La transmission d'informations : souvent un fossé entre les familles et l'équipe de soins

Au cœur d'une réorganisation importante des services de santé mentale au Québec (Plan d'action en santé mentale 2015-2020), un sondage interne d'envergure effectué par la FFAPAMM (Fédération des familles et amis de la personne atteinte de maladie mentale) révèle que des problèmes importants persistent dans les liens de communication entre les membres de l'entourage, leurs proches et les intervenants.

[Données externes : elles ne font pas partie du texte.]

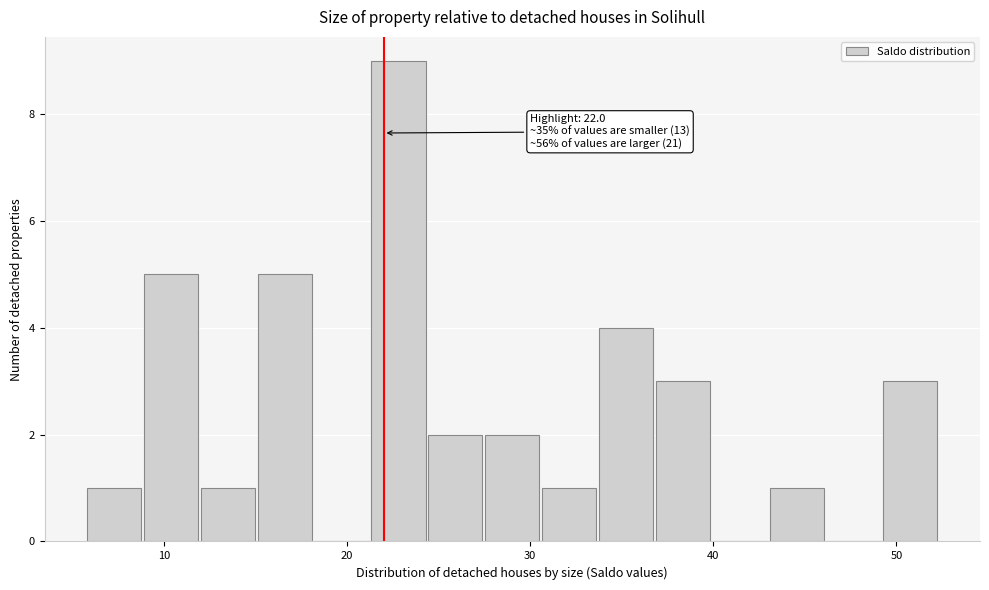

Read against the x-axis, roughly where is the centre of the tallest bar?

23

Malgré les efforts déployés par les gestionnaires et les intervenants en première ligne, la plupart des familles qui soutiennent un proche dans son rétablissement rencontrent encore des embûches au quotidien dans le réseau de la santé. La notion de confidentialité est l'un des obstacles mais le manque d'ouverture à accueillir les informations des membres de l'entourage en est un autre, ce qui peut causer des frictions et bon nombre de frustrations.

Le coup de sonde effectué auprès de 302 familles indique qu'encore beaucoup de chemin reste à faire dans la transmission et le partage des informations entre la famille et l'équipe traitante :

« Les familles reconnaissent que les professionnels de la santé ne font pas preuve de mauvaise volonté et qu'ils ont une lourde charge de travail au quotidien. Toutefois, la plupart du temps, les familles souhaitent simplement entrer en contact avec l'équipe de soins pour se faire rassurer sur l'état général de la personne atteinte, mais aussi pour transmettre des informations cruciales et des observations qui peuvent servir au processus clinique. Nous avons tous le même objectif : contribuer au rétablissement de la personne atteinte et, soyons clair, c'est en se parlant et en communiquant mieux entre nous que nous pourrons mieux la soutenir », a déclaré M. Yves Gélinas, président de la FFAPAMM.